И тут я зажмурился от ослепительной ясности нахлынувшего на меня обобщения. Женщина, бананы, внучок, витамины — все частное отступило. Мироустройство во всей своей полноте предстало предо мной.

«О, да! Мир прекрасен! Но вот устроен он погано. Ведь, что получается: ты смотришь на мир — и ты ошеломлен его дарами. Ты жаждешь пресыщения! Но стоит только лишь потянуться к первому плоду, как тут же коварное устройство явит перед тобой легионы преград и препятствий, помех и препон, загвоздок и закавык. Потыкаешься-потыкаешься, намыкаешься и плюнешь: «Да пропади оно все пропадом!» Ну а если сдюжишь и, как водится, пройдя сквозь огонь, воду и медные трубы, все же урвешь заветный плод, то уж какой там аппетит?! Смотришь на обагренный кровью трофей — и блевать хочется. О каком же счастье можно мечтать при таком раскладе?!»
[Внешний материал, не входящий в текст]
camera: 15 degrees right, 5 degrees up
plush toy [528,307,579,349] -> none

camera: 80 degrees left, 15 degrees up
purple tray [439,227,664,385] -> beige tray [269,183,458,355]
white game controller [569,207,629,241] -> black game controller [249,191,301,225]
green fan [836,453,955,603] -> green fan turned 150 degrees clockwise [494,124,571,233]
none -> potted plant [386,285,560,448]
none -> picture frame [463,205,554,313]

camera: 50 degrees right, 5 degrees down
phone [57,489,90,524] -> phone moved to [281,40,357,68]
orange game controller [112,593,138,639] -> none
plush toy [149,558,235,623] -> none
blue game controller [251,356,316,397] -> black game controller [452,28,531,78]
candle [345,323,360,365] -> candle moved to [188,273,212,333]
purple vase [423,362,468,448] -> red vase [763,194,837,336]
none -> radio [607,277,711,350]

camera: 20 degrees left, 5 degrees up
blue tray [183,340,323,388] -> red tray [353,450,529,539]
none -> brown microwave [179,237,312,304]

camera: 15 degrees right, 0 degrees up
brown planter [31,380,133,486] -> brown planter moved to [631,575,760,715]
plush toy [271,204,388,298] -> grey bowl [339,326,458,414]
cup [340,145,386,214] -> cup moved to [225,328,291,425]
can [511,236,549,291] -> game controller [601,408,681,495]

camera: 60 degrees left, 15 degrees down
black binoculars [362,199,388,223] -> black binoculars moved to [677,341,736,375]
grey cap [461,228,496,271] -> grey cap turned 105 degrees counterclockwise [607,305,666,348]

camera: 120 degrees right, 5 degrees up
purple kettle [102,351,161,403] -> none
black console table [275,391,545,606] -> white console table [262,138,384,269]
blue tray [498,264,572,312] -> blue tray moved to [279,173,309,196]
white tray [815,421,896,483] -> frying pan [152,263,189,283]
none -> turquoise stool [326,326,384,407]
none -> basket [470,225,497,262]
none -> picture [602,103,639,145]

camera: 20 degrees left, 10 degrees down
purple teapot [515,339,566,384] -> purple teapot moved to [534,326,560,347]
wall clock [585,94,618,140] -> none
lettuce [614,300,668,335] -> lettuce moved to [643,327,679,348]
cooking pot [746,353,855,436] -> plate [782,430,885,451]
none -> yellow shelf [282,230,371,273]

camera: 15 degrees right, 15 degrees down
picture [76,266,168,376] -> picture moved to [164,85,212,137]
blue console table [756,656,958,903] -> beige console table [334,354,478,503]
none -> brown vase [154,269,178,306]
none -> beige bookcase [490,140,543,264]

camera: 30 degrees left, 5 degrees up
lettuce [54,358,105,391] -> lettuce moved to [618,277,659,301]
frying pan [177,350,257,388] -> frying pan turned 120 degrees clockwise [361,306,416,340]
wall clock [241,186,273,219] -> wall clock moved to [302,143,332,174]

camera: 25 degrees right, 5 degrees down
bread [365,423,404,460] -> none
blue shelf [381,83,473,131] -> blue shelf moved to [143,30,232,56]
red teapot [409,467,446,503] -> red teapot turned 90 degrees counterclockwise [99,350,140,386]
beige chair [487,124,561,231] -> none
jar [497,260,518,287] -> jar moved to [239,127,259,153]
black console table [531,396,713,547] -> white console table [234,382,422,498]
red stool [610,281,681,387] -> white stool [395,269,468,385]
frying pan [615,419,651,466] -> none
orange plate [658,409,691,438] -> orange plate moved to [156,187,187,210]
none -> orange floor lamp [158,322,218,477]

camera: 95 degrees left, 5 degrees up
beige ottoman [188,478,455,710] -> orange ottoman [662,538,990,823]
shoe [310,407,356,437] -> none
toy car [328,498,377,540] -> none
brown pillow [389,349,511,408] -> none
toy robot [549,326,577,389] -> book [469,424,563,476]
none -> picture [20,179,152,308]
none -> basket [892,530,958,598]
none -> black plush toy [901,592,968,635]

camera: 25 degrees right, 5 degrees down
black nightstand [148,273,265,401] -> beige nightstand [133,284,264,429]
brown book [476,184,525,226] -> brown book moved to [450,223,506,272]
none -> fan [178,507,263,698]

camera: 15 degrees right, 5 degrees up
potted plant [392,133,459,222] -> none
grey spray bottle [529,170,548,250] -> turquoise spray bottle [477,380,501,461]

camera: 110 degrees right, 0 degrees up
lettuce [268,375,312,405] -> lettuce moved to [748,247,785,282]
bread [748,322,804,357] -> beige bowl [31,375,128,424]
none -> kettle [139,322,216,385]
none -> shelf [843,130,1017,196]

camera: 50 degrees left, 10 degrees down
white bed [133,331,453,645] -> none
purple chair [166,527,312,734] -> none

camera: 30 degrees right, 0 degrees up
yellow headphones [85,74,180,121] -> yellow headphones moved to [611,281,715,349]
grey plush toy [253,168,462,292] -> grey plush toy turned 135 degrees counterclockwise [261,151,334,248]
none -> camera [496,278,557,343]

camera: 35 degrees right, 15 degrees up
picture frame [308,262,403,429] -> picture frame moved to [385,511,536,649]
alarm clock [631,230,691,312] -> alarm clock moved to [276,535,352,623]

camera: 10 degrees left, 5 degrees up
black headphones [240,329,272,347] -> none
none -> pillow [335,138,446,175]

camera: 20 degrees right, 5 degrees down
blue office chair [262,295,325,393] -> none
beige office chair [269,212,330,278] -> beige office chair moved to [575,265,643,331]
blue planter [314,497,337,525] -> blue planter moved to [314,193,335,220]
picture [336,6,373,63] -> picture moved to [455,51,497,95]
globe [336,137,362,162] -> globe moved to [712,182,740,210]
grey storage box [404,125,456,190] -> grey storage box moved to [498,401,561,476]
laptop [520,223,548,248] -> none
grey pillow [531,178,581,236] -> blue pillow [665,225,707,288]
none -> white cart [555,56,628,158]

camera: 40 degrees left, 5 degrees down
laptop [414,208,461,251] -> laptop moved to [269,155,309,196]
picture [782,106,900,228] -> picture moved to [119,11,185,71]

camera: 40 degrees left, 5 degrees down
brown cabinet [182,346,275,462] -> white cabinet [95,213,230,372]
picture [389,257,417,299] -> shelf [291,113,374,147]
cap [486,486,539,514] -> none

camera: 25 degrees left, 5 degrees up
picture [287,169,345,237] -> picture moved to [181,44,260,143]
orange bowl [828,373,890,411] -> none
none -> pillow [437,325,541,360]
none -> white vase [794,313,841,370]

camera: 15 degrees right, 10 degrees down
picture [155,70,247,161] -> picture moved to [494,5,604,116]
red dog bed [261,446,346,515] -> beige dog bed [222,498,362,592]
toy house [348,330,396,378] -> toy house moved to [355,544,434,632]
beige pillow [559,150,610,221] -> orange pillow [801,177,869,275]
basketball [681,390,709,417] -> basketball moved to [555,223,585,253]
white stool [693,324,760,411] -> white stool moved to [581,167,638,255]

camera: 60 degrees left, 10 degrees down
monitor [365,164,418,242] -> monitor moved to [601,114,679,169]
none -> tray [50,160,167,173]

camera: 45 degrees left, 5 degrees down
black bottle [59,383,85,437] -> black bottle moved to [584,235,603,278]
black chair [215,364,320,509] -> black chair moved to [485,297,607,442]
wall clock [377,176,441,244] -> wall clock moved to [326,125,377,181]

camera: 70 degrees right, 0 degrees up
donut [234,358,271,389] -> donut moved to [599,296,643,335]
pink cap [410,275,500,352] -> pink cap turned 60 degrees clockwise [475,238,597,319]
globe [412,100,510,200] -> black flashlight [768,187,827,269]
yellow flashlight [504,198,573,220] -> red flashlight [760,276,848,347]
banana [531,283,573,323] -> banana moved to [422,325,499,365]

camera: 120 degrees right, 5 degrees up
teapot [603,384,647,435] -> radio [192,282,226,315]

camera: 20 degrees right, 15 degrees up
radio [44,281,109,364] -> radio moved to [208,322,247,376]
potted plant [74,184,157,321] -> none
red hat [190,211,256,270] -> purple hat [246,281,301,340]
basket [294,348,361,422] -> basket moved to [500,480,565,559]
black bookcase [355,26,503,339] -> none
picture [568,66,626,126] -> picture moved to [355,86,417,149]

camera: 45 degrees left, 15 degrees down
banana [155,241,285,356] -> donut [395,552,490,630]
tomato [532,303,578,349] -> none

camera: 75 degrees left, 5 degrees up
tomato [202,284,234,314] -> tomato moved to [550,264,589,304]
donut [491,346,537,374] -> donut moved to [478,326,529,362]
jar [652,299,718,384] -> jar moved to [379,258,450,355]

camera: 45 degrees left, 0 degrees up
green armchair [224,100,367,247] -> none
Знакомое, щемящее чувство безысходности всколыхнулось и стало подниматься с неглубоких недр моей души к жалкому сердцу.

Давно, с шестнадцати лет поселилась во мне эта гадость.

Тогда, холодной осенью 1981 года, я, поругавшись с родителями, ушел из дома, чтобы учиться в музыкальном училище на отделении духовых инструментов. Отец доходил до неистовства, доказывая мне, что для занятия музыкой нужен Дар Божий, а у меня нет даже приличного музыкального слуха. Но разве мог я внять его мудрствованиям, когда мое не отягощенное ни опытом, ни приличным образованием воображение рисовало мне те великие моменты душевного экстаза, которые я переживал сам, слушая музыку, и которые жаждал вызывать в моей будущей публике.

Трудился я упорно. Дул со всей мощью, присущей моим легким. Падал в обморок, поднимался и дул. Дул, когда шла носом кровь. Дул, когда все шли пить «Лучистое». Много дул… Но даже не достиг успехов бедняги Сальери — Музыка не поддавалась только лишь мозолям и поту. Музыка требовала большего — прописки Бога. И тогда я рискнул обратиться к Вседержащему непосредственно.

Как-то в журнале «Вокруг Света» мне попалась статейка, в которой описывался удивительный случай:

Австралийского фермера поразила молния. И фермер не только не умер, а наоборот — переродился! Отныне любое наблюдаемое им внешнее событие, или малейшее движение его души, или даже сам ход мыслей все теперь преломлялось в нем и представало в грандиозных музыкальных образах. Фермер стал их записывать, и мир обрел музыкального гения! Конечно, читал я и о других, совсем не привлекательных последствиях грозного атмосферного явления, но положение мое было безвыходное и мне ничего не оставалось делать, как только поджидать грозу.

И вот наконец средь бела дня горизонт почернел, разбух и стал стремительно надвигаться. Я влил в себя бутылку «Лучистого» и вышел на обрыв самой короткой в мире речки с самым нелепым названием — Мородынка. После неистовых порывов горячего ветра… Началось!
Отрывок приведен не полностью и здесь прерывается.